* **Problem requirements**
Swap each "Verified" in the records below for "Confirmed", and reproduce every line with nothing else changed.

* **Data**
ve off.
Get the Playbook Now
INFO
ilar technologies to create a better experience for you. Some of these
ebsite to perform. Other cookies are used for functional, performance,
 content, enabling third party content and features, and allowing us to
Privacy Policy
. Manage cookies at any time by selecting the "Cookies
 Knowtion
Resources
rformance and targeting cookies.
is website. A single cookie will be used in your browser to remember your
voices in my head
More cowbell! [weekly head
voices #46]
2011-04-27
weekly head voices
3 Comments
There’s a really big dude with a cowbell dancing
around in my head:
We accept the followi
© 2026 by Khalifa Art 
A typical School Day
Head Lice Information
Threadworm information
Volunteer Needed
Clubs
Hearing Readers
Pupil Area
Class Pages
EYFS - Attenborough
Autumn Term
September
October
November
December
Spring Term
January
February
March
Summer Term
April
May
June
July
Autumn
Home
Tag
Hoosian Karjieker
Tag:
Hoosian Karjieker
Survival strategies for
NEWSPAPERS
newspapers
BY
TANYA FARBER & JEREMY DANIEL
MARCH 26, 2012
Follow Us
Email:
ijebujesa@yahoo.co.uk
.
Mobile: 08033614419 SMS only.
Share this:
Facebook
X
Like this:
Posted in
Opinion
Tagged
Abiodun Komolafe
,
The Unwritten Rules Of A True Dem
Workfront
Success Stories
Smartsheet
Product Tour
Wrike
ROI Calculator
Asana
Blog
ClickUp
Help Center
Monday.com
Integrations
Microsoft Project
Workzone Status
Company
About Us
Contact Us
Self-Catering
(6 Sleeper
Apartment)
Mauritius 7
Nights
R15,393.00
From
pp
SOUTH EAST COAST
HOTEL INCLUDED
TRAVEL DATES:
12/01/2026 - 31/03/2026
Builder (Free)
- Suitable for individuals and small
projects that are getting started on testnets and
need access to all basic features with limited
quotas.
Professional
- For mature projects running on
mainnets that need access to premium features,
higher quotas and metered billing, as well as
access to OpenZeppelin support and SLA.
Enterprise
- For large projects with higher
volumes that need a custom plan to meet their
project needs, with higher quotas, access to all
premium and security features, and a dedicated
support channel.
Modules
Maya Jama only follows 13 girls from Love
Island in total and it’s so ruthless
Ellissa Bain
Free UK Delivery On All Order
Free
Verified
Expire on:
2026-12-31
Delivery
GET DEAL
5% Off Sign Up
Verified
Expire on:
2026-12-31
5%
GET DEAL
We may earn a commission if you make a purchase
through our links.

* **Task output**
ve off.
Get the Playbook Now
INFO
ilar technologies to create a better experience for you. Some of these
ebsite to perform. Other cookies are used for functional, performance,
 content, enabling third party content and features, and allowing us to
Privacy Policy
. Manage cookies at any time by selecting the "Cookies
 Knowtion
Resources
rformance and targeting cookies.
is website. A single cookie will be used in your browser to remember your
voices in my head
More cowbell! [weekly head
voices #46]
2011-04-27
weekly head voices
3 Comments
There’s a really big dude with a cowbell dancing
around in my head:
We accept the followi
© 2026 by Khalifa Art 
A typical School Day
Head Lice Information
Threadworm information
Volunteer Needed
Clubs
Hearing Readers
Pupil Area
Class Pages
EYFS - Attenborough
Autumn Term
September
October
November
December
Spring Term
January
February
March
Summer Term
April
May
June
July
Autumn
Home
Tag
Hoosian Karjieker
Tag:
Hoosian Karjieker
Survival strategies for
NEWSPAPERS
newspapers
BY
TANYA FARBER & JEREMY DANIEL
MARCH 26, 2012
Follow Us
Email:
ijebujesa@yahoo.co.uk
.
Mobile: 08033614419 SMS only.
Share this:
Facebook
X
Like this:
Posted in
Opinion
Tagged
Abiodun Komolafe
,
The Unwritten Rules Of A True Dem
Workfront
Success Stories
Smartsheet
Product Tour
Wrike
ROI Calculator
Asana
Blog
ClickUp
Help Center
Monday.com
Integrations
Microsoft Project
Workzone Status
Company
About Us
Contact Us
Self-Catering
(6 Sleeper
Apartment)
Mauritius 7
Nights
R15,393.00
From
pp
SOUTH EAST COAST
HOTEL INCLUDED
TRAVEL DATES:
12/01/2026 - 31/03/2026
Builder (Free)
- Suitable for individuals and small
projects that are getting started on testnets and
need access to all basic features with limited
quotas.
Professional
- For mature projects running on
mainnets that need access to premium features,
higher quotas and metered billing, as well as
access to OpenZeppelin support and SLA.
Enterprise
- For large projects with higher
volumes that need a custom plan to meet their
project needs, with higher quotas, access to all
premium and security features, and a dedicated
support channel.
Modules
Maya Jama only follows 13 girls from Love
Island in total and it’s so ruthless
Ellissa Bain
Free UK Delivery On All Order
Free
Confirmed
Expire on:
2026-12-31
Delivery
GET DEAL
5% Off Sign Up
Confirmed
Expire on:
2026-12-31
5%
GET DEAL
We may earn a commission if you make a purchase
through our links.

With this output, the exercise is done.